=== Given passage ===

A new World Growth report, Palm oil – the sustainable oil has just been released to restore balance in public discussion of palm oil. As African Nobel Prize winner Wangari Maathai recently stated, the best way to end deforestation is to end poverty.
Research has shown that between 60% and 70% of land clearing is undertaken by the poor and poverty stricken seeking shelter, fire wood or land for subsistence farming. Nations such as Malaysia have dedicated more than 55% of land as permanent forest reserve. Indonesia has set aside 25% of land in reserve.
Environmental NGOs have also claimed that increased demand and supply for palm oil will necessarily lead to increased land clearing. This is simply not true.
Advances are occurring all the time to improve the yield and productivity of palm oil plantations. Further, many new plantations in Malaysia are being planted on degraded land, which actually improves the quality of the land and actually absorbs carbon from the atmosphere. Other plantations are occurring on land formerly planted with less efficient crops.
The Food and Agriculture Organisation and the Centre for International Forestry Research in Indonesia have both stated that the primary cause of the loss of habitat of the orang utan is human settlement and large scale forestry plantations.
However, the palm oil industry, in collaboration with some environmental NGOs, is funding orang utan conservation programmes and wildlife habitat corridors.
Palm oil is one of few plantations which produces enough produce from a small amount of land that it can return an income to a small land holder. In Indonesia, almost half of all palm plantations are owned by small land-holders.

===

• **Job A**: According to the palm oil passage, how much of Malaysia's land has been dedicated as permanent forest reserve?

=== Data extract ===

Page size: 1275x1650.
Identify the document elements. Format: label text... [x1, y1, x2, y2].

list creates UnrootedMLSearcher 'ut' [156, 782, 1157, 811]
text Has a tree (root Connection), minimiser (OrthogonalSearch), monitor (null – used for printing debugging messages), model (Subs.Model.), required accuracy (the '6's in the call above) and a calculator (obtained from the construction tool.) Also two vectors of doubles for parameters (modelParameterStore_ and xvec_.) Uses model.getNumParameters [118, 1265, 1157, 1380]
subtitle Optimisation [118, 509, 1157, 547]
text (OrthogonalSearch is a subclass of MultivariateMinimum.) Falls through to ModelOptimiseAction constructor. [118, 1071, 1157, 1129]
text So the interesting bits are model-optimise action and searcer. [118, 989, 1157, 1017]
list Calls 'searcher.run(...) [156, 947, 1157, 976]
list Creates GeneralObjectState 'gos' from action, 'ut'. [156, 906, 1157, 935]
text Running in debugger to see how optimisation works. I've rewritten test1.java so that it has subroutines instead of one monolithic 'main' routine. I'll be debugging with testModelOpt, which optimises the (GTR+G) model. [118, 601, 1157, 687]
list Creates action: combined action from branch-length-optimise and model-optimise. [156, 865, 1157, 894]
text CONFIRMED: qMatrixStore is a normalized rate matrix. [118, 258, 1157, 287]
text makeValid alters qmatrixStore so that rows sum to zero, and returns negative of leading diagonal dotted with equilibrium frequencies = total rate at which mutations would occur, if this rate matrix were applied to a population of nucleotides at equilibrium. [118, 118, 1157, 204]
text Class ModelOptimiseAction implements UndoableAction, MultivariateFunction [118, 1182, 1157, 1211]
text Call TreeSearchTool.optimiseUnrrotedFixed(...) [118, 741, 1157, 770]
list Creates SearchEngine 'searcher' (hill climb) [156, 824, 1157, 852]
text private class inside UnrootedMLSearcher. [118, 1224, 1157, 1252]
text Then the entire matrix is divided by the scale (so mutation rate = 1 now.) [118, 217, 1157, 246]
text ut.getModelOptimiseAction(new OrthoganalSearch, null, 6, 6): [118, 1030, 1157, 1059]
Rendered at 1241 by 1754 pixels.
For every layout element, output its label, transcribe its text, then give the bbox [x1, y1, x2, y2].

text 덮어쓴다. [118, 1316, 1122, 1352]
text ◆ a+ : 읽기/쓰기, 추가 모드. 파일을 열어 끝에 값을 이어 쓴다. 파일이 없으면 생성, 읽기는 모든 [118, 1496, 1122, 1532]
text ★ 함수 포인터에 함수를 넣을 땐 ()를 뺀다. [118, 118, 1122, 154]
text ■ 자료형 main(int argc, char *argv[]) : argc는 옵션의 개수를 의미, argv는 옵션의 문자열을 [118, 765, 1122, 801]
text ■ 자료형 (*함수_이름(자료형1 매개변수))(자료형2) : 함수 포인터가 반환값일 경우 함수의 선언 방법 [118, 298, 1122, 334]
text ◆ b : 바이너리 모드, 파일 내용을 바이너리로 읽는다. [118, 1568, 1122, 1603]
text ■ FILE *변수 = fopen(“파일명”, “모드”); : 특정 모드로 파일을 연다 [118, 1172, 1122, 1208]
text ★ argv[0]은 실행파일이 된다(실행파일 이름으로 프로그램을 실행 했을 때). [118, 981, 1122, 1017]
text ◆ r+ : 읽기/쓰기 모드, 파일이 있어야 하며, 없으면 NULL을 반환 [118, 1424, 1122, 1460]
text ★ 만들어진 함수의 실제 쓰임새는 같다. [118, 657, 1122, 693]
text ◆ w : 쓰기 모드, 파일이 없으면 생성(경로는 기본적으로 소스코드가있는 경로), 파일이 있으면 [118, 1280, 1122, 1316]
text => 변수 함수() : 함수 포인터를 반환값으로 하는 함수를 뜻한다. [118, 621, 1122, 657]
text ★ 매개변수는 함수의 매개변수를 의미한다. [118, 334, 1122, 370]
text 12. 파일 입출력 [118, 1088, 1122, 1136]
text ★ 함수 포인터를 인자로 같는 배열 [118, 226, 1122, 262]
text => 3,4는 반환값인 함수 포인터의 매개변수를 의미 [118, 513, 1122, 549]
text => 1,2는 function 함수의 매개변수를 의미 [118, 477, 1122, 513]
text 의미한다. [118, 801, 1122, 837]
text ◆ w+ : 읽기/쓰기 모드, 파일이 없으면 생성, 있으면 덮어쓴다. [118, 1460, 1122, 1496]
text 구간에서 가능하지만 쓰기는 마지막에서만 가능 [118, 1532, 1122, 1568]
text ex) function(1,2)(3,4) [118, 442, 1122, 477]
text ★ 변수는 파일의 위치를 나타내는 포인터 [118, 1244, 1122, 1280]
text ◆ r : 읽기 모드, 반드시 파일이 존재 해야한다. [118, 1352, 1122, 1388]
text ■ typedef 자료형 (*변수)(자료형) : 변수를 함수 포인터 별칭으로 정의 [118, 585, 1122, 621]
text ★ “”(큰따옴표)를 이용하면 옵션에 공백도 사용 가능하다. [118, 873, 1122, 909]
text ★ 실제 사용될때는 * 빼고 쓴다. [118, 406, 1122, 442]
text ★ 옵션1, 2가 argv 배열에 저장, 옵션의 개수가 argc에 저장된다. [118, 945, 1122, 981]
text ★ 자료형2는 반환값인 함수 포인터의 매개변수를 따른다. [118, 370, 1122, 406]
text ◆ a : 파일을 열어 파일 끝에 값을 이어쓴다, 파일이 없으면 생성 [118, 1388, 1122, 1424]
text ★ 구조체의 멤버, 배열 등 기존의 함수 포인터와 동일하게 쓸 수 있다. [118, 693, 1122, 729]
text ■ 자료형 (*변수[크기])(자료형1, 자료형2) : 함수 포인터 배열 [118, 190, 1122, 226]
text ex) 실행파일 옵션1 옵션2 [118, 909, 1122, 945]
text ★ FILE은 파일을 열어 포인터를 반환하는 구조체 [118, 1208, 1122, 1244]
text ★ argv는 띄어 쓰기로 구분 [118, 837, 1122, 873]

===

• **Job B**: How many lines of the records contain the word "which"? Reply with the number alone.

• **Written reply A**: More than 55%.

• **Written reply B**: 2